▶ [Activity]: Begin at the line containing "11px; font-weight: bold;" in the data below and go on through the line containing "M479,176V201L468,184Z", repeating each line exactly; include both ends and no other line.
+ + +
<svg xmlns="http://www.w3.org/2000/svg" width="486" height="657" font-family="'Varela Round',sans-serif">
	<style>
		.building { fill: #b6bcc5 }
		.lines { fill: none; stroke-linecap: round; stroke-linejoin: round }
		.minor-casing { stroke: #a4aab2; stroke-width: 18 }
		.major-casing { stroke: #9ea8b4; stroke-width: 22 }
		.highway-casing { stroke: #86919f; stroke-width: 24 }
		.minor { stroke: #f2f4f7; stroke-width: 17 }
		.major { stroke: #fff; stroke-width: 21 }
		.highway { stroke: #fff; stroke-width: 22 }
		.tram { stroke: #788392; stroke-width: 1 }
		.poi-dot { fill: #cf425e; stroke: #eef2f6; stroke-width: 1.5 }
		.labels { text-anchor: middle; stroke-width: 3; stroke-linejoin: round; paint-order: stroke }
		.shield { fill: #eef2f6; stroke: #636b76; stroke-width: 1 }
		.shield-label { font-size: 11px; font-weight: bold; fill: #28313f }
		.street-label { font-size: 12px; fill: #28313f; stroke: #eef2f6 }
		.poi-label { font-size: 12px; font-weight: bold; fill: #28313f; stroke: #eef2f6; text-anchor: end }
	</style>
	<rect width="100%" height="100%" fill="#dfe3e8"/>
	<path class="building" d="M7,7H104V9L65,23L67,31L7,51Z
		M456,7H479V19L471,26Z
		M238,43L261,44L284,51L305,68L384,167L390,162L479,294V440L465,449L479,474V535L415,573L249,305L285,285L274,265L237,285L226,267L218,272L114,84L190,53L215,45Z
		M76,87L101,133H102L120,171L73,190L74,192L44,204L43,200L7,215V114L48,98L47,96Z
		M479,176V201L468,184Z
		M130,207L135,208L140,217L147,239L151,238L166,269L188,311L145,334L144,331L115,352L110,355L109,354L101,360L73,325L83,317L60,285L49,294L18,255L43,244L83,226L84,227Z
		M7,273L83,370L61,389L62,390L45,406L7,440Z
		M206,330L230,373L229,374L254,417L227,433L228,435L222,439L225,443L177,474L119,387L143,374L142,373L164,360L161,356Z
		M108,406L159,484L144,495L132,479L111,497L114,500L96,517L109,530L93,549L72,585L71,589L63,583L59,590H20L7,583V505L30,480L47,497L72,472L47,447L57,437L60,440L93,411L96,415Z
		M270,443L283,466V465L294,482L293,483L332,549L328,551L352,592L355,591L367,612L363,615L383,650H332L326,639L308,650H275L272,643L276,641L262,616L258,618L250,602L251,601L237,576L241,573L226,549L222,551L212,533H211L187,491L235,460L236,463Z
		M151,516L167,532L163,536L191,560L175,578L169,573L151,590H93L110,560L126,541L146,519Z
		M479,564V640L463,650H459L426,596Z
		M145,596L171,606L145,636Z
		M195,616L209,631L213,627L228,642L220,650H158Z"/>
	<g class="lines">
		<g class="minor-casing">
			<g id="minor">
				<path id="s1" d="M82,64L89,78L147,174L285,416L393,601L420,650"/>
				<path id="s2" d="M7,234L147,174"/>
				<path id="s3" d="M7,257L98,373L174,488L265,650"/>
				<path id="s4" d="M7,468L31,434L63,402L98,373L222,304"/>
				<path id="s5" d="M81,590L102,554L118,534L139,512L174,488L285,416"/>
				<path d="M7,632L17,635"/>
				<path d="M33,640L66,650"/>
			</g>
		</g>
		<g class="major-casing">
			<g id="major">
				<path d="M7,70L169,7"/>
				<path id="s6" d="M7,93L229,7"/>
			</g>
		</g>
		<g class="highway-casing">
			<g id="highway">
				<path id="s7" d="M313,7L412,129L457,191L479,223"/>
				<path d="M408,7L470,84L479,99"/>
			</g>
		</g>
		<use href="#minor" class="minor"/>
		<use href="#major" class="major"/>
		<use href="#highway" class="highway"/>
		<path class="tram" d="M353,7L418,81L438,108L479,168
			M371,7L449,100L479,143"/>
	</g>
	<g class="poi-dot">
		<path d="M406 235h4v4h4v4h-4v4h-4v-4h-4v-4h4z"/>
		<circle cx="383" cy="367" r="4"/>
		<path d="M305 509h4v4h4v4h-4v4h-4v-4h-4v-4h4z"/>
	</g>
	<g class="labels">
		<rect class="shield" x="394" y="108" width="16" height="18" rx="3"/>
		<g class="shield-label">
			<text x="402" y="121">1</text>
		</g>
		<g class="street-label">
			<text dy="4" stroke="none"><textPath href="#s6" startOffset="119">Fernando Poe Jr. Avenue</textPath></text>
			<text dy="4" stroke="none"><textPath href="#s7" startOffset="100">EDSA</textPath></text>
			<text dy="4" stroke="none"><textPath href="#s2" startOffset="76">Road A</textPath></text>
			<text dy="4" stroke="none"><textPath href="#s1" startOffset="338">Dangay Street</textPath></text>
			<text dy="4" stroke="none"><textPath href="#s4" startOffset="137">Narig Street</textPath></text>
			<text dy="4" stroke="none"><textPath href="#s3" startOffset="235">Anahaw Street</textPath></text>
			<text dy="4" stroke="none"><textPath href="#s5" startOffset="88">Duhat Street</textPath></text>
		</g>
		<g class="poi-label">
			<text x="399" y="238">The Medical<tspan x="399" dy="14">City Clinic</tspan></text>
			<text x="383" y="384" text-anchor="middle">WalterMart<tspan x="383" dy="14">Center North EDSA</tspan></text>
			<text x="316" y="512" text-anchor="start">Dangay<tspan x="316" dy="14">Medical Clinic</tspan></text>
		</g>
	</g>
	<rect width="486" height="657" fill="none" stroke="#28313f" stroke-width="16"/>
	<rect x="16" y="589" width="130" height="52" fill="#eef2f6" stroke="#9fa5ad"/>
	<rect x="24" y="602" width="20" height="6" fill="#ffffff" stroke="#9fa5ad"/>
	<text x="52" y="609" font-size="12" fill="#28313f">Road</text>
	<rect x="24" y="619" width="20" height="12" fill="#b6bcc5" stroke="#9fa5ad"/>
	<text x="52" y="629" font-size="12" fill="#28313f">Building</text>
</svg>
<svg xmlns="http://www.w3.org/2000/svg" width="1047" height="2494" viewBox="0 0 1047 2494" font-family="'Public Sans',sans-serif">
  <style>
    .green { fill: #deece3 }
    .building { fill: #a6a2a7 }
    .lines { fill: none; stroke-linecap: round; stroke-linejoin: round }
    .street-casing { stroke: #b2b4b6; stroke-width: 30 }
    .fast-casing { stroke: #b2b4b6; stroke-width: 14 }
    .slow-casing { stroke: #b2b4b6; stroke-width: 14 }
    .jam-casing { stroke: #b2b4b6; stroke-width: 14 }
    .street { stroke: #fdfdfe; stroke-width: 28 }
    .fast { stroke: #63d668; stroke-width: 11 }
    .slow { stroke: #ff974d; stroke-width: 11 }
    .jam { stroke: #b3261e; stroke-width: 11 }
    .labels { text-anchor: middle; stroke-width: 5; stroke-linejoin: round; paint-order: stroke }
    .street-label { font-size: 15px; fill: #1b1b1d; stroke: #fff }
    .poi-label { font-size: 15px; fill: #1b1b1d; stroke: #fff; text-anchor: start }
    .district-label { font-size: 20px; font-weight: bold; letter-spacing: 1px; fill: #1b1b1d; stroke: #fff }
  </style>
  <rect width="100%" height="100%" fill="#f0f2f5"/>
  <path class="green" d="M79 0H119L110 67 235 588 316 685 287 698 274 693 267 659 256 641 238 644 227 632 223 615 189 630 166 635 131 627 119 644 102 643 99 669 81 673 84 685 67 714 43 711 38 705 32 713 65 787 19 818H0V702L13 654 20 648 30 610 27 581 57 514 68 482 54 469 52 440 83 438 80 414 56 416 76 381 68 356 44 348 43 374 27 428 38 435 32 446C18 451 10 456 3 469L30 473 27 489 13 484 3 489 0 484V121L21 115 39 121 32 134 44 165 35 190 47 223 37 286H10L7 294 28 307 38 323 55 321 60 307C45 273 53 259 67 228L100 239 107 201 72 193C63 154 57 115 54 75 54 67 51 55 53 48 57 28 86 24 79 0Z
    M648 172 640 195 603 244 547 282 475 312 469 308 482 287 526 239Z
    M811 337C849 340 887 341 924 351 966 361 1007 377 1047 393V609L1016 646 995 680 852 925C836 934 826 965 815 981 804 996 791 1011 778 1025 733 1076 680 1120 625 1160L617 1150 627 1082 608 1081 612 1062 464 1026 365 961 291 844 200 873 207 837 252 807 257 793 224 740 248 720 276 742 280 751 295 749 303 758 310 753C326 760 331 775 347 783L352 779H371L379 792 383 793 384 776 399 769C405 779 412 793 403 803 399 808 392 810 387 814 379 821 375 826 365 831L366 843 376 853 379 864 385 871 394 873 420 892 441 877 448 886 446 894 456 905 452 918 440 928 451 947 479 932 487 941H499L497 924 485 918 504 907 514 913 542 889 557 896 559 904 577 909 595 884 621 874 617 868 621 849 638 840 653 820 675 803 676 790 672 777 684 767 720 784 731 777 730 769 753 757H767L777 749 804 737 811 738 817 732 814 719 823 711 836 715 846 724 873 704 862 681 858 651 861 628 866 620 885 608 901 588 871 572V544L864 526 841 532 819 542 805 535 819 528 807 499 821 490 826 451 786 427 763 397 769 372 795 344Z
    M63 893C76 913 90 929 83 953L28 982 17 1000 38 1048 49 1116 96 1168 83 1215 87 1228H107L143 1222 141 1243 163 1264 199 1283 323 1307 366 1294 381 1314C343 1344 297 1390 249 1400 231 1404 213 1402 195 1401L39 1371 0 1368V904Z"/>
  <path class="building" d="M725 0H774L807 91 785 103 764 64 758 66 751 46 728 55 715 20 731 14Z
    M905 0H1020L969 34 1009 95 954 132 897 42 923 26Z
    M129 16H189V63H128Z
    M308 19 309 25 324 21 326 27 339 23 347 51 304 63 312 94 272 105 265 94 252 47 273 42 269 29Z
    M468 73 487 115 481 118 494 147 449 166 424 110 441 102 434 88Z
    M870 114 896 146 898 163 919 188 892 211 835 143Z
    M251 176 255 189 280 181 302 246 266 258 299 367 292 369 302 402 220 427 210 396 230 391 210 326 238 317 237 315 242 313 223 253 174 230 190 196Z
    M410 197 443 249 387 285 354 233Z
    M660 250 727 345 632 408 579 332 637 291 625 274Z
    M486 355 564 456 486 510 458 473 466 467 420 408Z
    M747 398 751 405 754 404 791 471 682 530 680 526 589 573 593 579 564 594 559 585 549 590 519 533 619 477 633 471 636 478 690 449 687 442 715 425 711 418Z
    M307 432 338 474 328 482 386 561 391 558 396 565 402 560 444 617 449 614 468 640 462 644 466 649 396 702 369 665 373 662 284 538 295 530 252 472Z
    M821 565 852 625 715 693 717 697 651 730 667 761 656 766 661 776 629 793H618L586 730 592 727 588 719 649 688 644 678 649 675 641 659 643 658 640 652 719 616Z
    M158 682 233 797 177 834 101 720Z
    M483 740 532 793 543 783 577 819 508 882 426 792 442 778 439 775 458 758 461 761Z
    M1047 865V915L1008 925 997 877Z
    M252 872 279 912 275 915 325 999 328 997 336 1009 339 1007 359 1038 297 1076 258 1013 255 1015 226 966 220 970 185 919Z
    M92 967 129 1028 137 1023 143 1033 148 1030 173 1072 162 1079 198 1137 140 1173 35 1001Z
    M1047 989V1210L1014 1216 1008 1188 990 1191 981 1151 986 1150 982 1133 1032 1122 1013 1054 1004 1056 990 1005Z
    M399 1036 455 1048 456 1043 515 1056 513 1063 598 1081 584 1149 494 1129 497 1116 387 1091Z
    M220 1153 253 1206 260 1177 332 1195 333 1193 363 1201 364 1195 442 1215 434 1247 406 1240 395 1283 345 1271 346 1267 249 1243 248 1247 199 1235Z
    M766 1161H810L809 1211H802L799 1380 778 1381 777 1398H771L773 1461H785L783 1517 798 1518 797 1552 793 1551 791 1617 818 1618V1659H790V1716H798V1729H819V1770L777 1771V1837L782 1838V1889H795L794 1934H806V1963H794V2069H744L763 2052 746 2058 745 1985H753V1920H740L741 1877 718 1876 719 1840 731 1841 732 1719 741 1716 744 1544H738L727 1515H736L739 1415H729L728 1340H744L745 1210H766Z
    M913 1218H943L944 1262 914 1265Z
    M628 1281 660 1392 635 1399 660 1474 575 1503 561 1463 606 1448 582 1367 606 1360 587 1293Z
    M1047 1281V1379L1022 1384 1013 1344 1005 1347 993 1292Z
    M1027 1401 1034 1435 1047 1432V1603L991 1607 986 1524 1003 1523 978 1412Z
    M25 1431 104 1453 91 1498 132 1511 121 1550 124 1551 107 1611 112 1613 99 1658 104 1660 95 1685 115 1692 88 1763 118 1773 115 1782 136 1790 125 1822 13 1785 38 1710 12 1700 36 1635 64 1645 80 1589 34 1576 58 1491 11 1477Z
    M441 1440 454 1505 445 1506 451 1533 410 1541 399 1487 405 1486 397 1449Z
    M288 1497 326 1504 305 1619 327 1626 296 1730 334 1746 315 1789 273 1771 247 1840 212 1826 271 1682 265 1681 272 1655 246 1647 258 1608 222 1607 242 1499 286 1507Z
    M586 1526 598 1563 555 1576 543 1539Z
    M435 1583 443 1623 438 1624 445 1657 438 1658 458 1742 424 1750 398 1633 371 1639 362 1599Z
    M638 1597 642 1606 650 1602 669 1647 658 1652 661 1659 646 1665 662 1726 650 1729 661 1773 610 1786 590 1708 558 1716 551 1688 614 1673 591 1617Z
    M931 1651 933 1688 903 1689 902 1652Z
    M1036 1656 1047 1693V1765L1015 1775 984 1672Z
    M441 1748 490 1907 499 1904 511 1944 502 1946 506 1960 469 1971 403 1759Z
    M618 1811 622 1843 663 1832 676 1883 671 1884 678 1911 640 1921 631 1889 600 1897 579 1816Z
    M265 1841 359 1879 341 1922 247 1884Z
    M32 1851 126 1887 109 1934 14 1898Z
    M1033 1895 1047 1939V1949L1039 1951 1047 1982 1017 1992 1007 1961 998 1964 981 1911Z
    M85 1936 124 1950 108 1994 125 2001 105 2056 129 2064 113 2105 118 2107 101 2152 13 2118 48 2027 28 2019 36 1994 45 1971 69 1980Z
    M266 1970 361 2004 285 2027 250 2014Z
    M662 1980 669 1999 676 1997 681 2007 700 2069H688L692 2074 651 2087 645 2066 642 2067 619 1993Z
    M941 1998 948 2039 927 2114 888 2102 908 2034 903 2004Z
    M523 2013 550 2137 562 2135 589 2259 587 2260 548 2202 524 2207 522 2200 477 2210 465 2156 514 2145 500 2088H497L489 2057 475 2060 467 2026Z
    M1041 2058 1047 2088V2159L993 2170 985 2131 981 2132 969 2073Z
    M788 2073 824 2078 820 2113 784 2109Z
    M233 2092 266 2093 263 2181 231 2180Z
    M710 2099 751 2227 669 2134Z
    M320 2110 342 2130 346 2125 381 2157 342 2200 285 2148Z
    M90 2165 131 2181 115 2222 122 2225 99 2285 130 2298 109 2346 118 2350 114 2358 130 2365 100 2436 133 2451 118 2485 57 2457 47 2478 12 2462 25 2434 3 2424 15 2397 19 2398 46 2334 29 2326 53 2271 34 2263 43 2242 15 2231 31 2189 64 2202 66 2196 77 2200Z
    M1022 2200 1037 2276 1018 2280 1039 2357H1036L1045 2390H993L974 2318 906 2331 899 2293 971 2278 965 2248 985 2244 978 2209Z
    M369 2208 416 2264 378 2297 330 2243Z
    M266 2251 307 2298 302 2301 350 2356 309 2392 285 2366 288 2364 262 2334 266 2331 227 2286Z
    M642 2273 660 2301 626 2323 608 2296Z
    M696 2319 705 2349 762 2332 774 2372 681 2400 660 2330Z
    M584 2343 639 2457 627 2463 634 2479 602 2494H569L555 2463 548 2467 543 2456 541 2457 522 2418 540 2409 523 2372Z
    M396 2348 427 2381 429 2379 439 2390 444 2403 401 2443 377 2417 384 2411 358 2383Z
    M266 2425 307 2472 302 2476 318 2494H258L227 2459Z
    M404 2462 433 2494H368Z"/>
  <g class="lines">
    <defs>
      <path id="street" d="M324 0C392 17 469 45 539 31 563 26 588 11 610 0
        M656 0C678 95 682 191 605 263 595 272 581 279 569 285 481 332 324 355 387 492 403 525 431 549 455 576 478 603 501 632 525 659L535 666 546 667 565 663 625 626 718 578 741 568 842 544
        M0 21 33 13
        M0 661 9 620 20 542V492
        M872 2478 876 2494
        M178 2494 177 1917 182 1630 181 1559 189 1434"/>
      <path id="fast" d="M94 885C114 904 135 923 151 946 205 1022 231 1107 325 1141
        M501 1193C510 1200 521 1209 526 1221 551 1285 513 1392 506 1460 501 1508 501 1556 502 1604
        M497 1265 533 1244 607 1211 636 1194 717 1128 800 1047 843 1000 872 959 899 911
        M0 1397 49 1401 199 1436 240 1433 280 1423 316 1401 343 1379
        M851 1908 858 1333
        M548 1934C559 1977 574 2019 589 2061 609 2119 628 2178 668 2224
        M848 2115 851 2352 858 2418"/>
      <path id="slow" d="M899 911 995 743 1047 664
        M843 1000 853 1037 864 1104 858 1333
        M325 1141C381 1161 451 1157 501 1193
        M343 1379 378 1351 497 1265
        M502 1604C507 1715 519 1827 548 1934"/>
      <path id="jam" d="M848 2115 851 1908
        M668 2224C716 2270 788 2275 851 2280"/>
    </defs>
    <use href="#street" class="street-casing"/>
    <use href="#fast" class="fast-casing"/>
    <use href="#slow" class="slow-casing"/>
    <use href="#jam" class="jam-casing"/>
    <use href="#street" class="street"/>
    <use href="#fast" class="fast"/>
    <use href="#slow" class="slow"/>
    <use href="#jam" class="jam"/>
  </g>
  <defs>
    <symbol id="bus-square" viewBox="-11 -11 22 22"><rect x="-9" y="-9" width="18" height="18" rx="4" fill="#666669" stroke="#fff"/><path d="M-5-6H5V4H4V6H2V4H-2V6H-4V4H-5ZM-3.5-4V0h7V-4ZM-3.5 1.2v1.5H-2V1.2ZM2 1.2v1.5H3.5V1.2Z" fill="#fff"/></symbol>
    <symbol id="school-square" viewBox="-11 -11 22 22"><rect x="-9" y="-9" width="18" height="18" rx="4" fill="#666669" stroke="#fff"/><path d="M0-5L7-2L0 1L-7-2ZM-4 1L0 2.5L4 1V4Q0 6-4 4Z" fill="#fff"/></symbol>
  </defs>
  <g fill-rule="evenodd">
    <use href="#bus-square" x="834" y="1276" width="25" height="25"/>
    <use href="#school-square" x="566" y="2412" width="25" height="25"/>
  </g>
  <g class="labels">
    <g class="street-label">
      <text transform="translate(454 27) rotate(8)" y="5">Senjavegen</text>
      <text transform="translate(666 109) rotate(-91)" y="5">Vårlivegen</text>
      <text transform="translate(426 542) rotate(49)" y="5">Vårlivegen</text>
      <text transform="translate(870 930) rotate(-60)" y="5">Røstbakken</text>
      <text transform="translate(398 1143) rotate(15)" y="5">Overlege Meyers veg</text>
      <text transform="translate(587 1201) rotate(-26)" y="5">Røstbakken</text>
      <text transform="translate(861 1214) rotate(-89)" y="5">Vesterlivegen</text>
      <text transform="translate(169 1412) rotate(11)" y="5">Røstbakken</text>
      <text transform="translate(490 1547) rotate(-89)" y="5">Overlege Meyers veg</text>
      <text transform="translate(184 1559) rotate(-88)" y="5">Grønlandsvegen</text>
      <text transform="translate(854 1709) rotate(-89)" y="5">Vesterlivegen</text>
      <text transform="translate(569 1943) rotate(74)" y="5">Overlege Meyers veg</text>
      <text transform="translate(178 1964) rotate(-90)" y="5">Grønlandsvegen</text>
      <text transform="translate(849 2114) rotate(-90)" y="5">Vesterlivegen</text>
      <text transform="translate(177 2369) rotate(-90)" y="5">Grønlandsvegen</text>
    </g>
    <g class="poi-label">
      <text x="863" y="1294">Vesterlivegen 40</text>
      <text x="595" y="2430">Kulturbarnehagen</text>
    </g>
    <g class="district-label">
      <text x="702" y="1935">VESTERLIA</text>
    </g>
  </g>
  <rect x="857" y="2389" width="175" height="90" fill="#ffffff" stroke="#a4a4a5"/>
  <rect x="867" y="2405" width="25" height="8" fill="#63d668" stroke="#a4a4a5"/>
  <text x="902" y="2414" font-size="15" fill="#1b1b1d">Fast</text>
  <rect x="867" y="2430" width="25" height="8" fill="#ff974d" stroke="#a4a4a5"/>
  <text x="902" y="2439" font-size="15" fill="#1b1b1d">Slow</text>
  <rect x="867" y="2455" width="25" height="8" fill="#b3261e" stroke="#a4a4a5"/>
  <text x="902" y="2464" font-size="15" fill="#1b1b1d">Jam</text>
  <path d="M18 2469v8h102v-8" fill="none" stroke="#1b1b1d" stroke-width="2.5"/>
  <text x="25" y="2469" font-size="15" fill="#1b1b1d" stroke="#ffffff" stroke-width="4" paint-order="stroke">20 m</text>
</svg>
+ + +
▶ [Result]:
		.shield-label { font-size: 11px; font-weight: bold; fill: #28313f }
		.street-label { font-size: 12px; fill: #28313f; stroke: #eef2f6 }
		.poi-label { font-size: 12px; font-weight: bold; fill: #28313f; stroke: #eef2f6; text-anchor: end }
	</style>
	<rect width="100%" height="100%" fill="#dfe3e8"/>
	<path class="building" d="M7,7H104V9L65,23L67,31L7,51Z
		M456,7H479V19L471,26Z
		M238,43L261,44L284,51L305,68L384,167L390,162L479,294V440L465,449L479,474V535L415,573L249,305L285,285L274,265L237,285L226,267L218,272L114,84L190,53L215,45Z
		M76,87L101,133H102L120,171L73,190L74,192L44,204L43,200L7,215V114L48,98L47,96Z
		M479,176V201L468,184Z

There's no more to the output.